• WORK ORDER: Look through the records that follow. Copy every line containing the word "positive".

== Segment start ==

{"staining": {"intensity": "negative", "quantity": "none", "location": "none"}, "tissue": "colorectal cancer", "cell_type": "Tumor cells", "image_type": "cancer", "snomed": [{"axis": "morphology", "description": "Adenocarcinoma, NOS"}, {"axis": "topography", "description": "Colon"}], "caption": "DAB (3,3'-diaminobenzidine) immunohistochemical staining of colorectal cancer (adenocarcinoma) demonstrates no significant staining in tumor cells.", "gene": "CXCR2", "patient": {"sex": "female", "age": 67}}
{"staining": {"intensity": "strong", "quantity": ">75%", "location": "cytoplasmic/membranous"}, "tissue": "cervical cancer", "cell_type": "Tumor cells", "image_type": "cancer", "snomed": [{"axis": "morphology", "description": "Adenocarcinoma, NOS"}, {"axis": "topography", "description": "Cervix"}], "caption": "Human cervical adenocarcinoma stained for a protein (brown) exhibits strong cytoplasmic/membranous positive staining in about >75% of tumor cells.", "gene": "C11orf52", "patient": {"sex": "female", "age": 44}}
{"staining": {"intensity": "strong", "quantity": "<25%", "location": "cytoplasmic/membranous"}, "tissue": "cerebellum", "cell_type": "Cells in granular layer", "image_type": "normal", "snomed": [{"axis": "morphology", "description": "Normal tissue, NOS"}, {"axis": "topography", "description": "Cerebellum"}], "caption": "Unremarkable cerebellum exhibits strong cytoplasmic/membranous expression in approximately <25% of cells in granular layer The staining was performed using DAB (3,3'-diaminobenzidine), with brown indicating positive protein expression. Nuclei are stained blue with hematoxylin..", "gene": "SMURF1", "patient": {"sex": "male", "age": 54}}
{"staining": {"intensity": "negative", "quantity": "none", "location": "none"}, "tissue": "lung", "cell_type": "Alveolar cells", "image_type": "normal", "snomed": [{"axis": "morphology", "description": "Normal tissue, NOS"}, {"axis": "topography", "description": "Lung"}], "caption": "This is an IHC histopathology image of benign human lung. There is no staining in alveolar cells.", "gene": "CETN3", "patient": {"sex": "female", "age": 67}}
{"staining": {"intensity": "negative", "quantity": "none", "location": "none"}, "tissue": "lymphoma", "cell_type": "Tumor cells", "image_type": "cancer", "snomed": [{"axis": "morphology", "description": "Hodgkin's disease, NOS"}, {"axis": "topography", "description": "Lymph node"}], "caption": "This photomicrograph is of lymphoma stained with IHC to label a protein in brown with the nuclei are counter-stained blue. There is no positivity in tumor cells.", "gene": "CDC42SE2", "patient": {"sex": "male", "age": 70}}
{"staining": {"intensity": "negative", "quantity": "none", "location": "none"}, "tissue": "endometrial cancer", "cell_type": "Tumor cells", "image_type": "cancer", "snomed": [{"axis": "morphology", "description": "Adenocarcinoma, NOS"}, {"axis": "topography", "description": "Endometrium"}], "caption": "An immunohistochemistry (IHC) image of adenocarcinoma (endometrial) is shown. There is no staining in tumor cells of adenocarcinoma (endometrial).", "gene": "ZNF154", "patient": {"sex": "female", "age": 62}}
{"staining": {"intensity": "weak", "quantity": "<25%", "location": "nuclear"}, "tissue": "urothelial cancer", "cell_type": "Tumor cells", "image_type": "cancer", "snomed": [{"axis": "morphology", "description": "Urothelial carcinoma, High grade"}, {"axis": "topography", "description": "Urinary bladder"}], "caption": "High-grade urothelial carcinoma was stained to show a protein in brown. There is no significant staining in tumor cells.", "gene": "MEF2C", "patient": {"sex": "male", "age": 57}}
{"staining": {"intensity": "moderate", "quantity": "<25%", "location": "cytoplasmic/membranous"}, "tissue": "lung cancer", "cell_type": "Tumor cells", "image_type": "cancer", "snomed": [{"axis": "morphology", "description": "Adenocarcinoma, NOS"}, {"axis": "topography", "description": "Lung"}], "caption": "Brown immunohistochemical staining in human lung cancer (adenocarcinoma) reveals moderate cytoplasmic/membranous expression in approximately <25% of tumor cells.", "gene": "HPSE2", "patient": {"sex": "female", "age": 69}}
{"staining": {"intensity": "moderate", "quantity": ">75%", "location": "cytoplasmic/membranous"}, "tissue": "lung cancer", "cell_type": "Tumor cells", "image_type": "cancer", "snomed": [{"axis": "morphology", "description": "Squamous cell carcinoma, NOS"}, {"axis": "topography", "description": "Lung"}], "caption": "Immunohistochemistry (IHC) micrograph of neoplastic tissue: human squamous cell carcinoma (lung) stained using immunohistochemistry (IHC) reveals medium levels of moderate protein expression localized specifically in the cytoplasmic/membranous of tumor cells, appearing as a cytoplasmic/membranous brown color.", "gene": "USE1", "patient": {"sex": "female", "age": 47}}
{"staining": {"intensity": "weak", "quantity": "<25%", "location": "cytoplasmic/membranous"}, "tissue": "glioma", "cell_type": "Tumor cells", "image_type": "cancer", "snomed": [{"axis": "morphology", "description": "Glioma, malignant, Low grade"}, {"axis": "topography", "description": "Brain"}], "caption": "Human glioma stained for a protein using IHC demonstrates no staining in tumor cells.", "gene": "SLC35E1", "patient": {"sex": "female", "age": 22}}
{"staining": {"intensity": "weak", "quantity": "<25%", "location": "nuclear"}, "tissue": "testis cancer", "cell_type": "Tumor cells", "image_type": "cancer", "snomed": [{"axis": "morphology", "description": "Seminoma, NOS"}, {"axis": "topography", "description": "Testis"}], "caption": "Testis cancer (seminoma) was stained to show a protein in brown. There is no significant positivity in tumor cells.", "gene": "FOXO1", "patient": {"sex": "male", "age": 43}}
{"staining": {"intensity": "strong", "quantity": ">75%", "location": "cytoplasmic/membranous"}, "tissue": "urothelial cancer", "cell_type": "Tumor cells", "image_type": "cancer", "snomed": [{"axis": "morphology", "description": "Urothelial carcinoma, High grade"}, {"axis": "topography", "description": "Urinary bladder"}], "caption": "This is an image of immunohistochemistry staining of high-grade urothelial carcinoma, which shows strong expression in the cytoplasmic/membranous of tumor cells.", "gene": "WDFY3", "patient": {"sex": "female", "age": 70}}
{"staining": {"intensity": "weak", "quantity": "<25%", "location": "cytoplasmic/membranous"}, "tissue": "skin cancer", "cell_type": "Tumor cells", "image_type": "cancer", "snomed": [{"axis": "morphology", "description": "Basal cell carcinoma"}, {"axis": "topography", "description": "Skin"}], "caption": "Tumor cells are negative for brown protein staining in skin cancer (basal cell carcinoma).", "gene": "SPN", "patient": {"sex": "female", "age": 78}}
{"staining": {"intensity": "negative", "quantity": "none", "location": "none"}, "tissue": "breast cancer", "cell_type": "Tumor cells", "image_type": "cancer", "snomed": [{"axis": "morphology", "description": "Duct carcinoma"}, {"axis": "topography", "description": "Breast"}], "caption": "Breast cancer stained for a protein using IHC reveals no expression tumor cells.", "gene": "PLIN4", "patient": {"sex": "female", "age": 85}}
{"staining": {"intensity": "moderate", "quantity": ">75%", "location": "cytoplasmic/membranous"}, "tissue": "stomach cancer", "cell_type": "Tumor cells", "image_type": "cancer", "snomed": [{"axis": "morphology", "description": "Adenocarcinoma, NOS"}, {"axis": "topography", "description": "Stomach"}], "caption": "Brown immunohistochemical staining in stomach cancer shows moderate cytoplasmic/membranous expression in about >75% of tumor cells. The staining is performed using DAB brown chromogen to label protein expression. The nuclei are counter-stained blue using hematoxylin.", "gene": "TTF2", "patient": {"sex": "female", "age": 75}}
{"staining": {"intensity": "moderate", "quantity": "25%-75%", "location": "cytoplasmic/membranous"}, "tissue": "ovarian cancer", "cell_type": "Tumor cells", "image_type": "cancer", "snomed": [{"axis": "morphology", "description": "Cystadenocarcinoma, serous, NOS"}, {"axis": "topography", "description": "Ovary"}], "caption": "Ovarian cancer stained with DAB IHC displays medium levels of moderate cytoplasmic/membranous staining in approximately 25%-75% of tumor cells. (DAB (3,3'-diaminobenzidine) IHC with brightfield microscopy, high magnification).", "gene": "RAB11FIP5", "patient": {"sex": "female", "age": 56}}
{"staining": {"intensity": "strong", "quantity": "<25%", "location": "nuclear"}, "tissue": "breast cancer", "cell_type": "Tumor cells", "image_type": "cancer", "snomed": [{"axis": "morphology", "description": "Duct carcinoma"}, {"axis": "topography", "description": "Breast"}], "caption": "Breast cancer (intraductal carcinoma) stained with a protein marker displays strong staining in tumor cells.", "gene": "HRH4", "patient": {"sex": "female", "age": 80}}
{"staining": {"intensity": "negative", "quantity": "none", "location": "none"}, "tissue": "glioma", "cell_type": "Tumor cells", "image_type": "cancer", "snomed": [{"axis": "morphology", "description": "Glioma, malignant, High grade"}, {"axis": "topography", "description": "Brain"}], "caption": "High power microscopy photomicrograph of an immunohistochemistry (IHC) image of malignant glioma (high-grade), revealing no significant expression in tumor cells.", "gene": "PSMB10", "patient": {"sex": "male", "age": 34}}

== Segment end ==

• RESULT OF THE TASK:
{"staining": {"intensity": "strong", "quantity": ">75%", "location": "cytoplasmic/membranous"}, "tissue": "cervical cancer", "cell_type": "Tumor cells", "image_type": "cancer", "snomed": [{"axis": "morphology", "description": "Adenocarcinoma, NOS"}, {"axis": "topography", "description": "Cervix"}], "caption": "Human cervical adenocarcinoma stained for a protein (brown) exhibits strong cytoplasmic/membranous positive staining in about >75% of tumor cells.", "gene": "C11orf52", "patient": {"sex": "female", "age": 44}}
{"staining": {"intensity": "strong", "quantity": "<25%", "location": "cytoplasmic/membranous"}, "tissue": "cerebellum", "cell_type": "Cells in granular layer", "image_type": "normal", "snomed": [{"axis": "morphology", "description": "Normal tissue, NOS"}, {"axis": "topography", "description": "Cerebellum"}], "caption": "Unremarkable cerebellum exhibits strong cytoplasmic/membranous expression in approximately <25% of cells in granular layer The staining was performed using DAB (3,3'-diaminobenzidine), with brown indicating positive protein expression. Nuclei are stained blue with hematoxylin..", "gene": "SMURF1", "patient": {"sex": "male", "age": 54}}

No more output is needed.